As David McCormick concedes, Mehmet Oz is elected Republican Senate Candidate in Pennsylvania

David McCormick, a former CEO of a hedge fund, conceded the Republican primary for U.

As David McCormick concedes, Mehmet Oz is elected Republican Senate Candidate in Pennsylvania

David McCormick, a former CEO of a hedge fund, conceded the Republican primary for U.S. Senate in Pennsylvania to Dr. Mehmet O. He ended his campaign Friday night after he admitted that a continuing statewide recount would not give him enough votes.

McCormick claimed that he called Oz to agree.

McCormick stated, "It's now evident to me with the recount now nearly complete that we have nominee," McCormick told a Pittsburgh campaign party.

He said, "Tonight really is about us all coming together."

Out of 1.34million votes, Oz was ahead by 972 votes. Because an automatic recount has been initiated, the margin between the candidates is only 0.07 percentage points.

Friday's developments set up a general election between Oz who was endorsed former President Donald Trump and Democrat John Fetterman. This is expected to be one the country's most important Senate contests.

This could be the decisive vote in the tightly divided chamber. Democrats see it as their best chance to win a seat to replace the retiring two-term Republican Senator Pat Toomey.

Fetterman, the lieutenant governor of the state, said earlier Friday that he almost died after suffering a stroke a few days before his primary. He claimed he ignored warning signs for many years and that a doctor advised him to take blood thinners.

Oz is most well-known as host of "The Dr. Oz Show" on daytime TV. He had to face millions of dollars of attack ads and doubts from hard-line Trump supporters about his conservative credentials regarding guns, abortion and transgender rights.

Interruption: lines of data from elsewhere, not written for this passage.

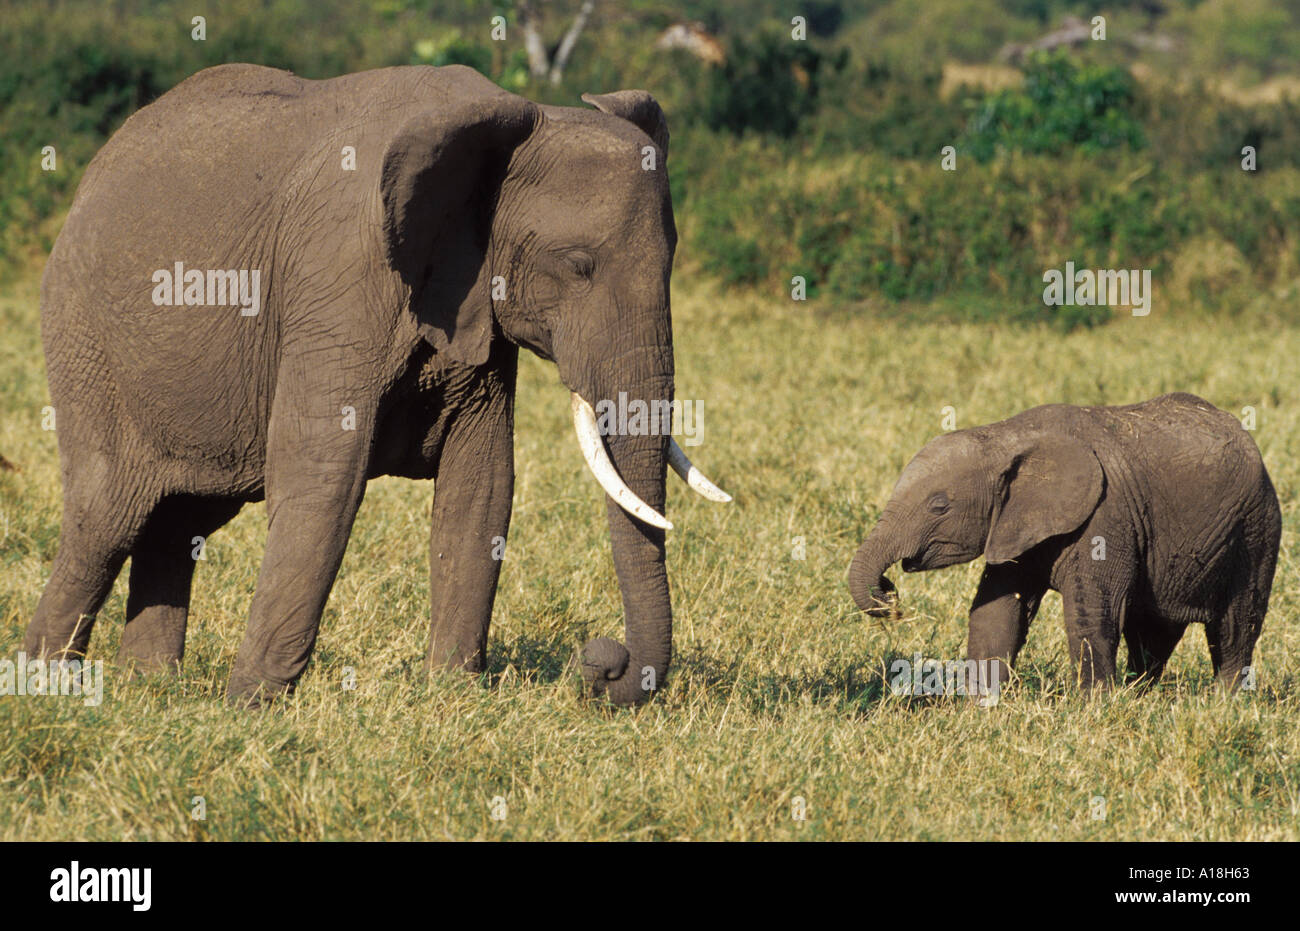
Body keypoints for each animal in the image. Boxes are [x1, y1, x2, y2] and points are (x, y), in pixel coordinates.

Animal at [25, 63, 733, 707]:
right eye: (579, 266)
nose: (604, 662)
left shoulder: (473, 305)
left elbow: (483, 483)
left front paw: (452, 699)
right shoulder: (340, 280)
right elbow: (323, 476)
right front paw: (250, 709)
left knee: (178, 520)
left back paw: (148, 689)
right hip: (83, 339)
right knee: (105, 518)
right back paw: (50, 690)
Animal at [847, 390, 1284, 691]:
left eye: (939, 506)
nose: (890, 596)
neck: (1005, 436)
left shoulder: (1106, 516)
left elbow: (1092, 611)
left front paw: (1095, 709)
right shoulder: (1015, 522)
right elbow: (996, 610)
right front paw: (981, 708)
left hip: (1257, 528)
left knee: (1235, 625)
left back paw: (1224, 704)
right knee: (1153, 631)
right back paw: (1141, 695)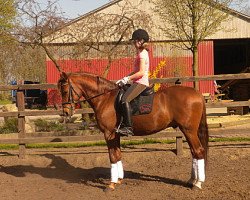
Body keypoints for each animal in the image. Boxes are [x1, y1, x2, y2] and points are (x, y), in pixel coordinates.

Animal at [58, 71, 209, 191]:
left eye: (64, 91)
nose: (65, 112)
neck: (105, 98)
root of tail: (197, 94)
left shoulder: (109, 134)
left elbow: (112, 157)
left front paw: (111, 184)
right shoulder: (116, 134)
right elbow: (118, 155)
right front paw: (119, 179)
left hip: (188, 130)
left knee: (198, 151)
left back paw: (197, 183)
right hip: (188, 131)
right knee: (194, 153)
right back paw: (192, 180)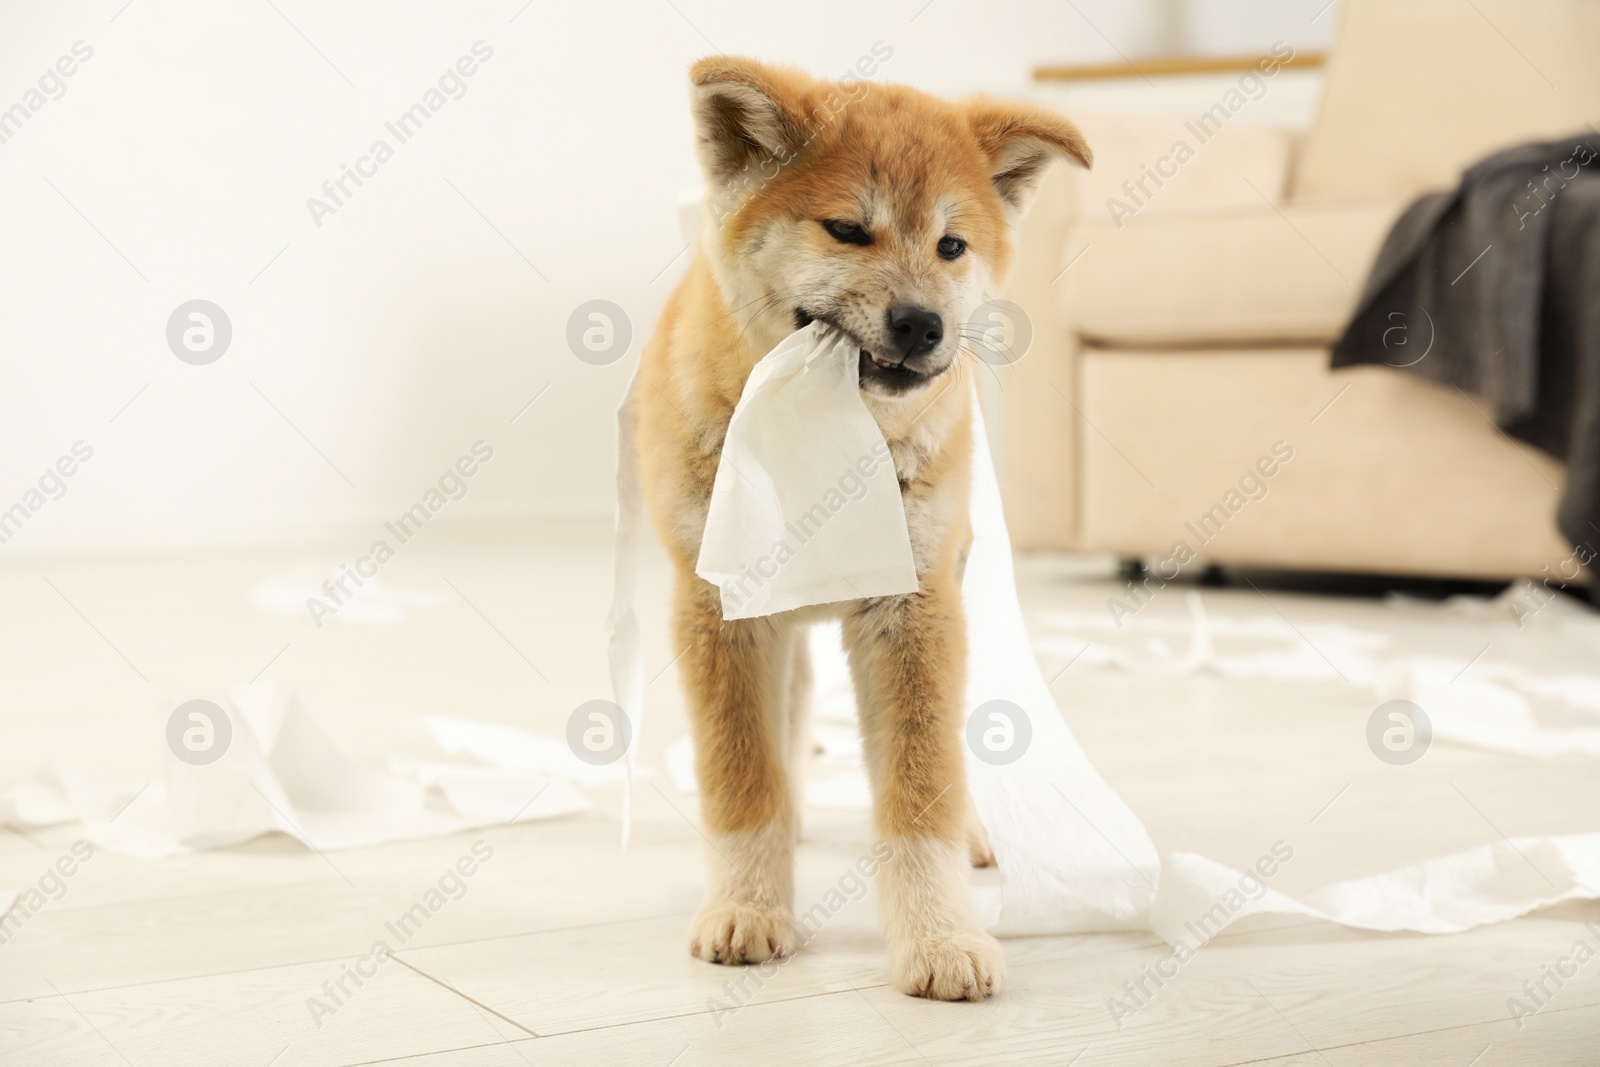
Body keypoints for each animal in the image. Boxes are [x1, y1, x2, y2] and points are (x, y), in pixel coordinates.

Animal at [630, 54, 1094, 998]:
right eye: (848, 229)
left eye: (952, 245)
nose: (922, 324)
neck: (828, 434)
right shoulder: (718, 610)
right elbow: (742, 777)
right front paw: (747, 906)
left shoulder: (913, 610)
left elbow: (921, 788)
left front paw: (940, 936)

Oz, 61 years old, leaned on Trump’s endorsement as proof that he was a conservative. Trump also attacked Oz's rivals while Oz maintained that Oz has the best chance to win in November in the presidential battleground.

Rivals made Oz’s dual citizenship in Turkey a topic in the race. Oz, if elected, would become the nation's first Muslim senator.

Oz was born in the United States and served in Turkey's army. He also voted in Turkey's 2018 elections. Oz stated that he would give up his Turkish citizenship if McCormick wins the November election. He also accused McCormick for making "bigoted” attacks.

McCormick and Oz flooded state airwaves for months with political ads, and spent millions of their own cash. McCormick was virtually unknown to voters four month ago. He had to introduce himself and use Oz's long history as a public figure to create attack ads. A super PAC that supported him spent $20 million.

Oz, like McCormick moved from one state to run for office in Pennsylvania.

Oz, a Harvard graduate and New York Times bestseller author, was self-described as a wellness advocate. He lived in Cliffside Park for decades, New Jersey above Manhattan, drawing accusations of being a carpetbagger or a political tourist.

Celebrity heart surgeon Dr. Michael Stern stressed his connection to Pennsylvania. He said he was born just across the Delaware border and went to Philadelphia medical school. After marrying a Pennsylvanian, he moved to Philadelphia.

McCormick was a Wall Street celebrity before he ran. He managed the largest hedge fund in the world and had strong Republican Party connections back to his time as a former President George W. Bush's advisor. Dina Powell, his wife, was Trump's deputy national security advisor and also had strong connections to the party.

McCormick was interested in running for public office since he was a child. He moved from Connecticut's ritzy Gold Coast home to Pittsburgh, before declaring his candidacy.

He spoke out about his connection to Pennsylvania, mentioning that he grew up on a farm and was a football and wrestling star in high school before moving to West Point and serving in the Gulf War. He also worked 10 years in Pittsburgh as a businessman, which gave him a greater claim to Pennsylvania than Oz.

McCormick, like Oz, had worked hard for Trump's endorsement. He insisted that he was the genuine "America First" candidate and invoked Trump's nickname to describe his governing philosophy.

In the final two weeks of the campaign, Trump attacked McCormick several times, leading a rally in Oz where he called McCormick "candidate for special interests, globalists, and the Washington establishment".

McCormick ended the campaign with a TV commercial showing Trump in a clip in private 2020 ceremony. McCormick congratulated McCormick and said, "You've served our nation well in so many ways."

McCormick stated in the TV commercial, "You know why that was so," "Because it's true. "Because it's true. I risked everything for America, and I would do it all over again. ... "I am a pro-life, progun, America First conservative, and I am damn proud of it."